_Task details_: An exact, complete copy of the entries below is required, minus any pictures.

[[ Data open ]]

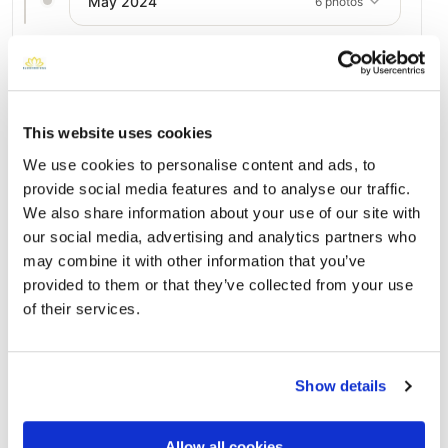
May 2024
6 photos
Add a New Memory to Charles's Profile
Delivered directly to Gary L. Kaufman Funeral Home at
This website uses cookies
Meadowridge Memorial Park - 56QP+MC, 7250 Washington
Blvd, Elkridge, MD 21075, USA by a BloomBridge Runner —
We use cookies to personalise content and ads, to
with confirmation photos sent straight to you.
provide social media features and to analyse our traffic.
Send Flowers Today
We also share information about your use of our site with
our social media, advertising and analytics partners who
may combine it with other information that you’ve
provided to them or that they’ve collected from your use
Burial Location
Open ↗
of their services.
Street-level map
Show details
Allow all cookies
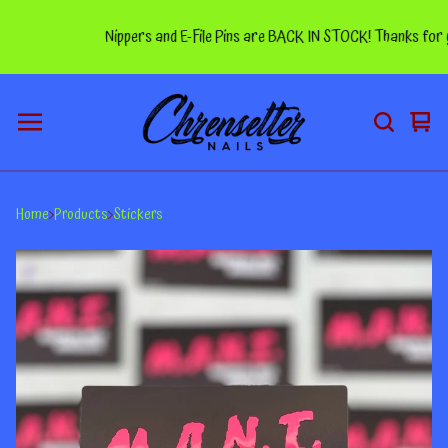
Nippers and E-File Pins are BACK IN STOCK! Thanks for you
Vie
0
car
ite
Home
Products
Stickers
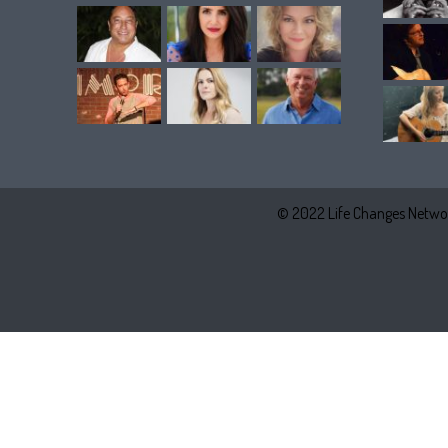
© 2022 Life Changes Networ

[[ Data closed ]]

_Result of the exercise_:
May 2024
6 photos
Add a New Memory to Charles's Profile
Delivered directly to Gary L. Kaufman Funeral Home at
This website uses cookies
Meadowridge Memorial Park - 56QP+MC, 7250 Washington
Blvd, Elkridge, MD 21075, USA by a BloomBridge Runner —
We use cookies to personalise content and ads, to
with confirmation photos sent straight to you.
provide social media features and to analyse our traffic.
Send Flowers Today
We also share information about your use of our site with
our social media, advertising and analytics partners who
may combine it with other information that you’ve
provided to them or that they’ve collected from your use
Burial Location
Open ↗
of their services.
Street-level map
Show details
Allow all cookies
Nippers and E-File Pins are BACK IN STOCK! Thanks for you
Vie
0
car
ite
Home
Products
Stickers
© 2022 Life Changes Networ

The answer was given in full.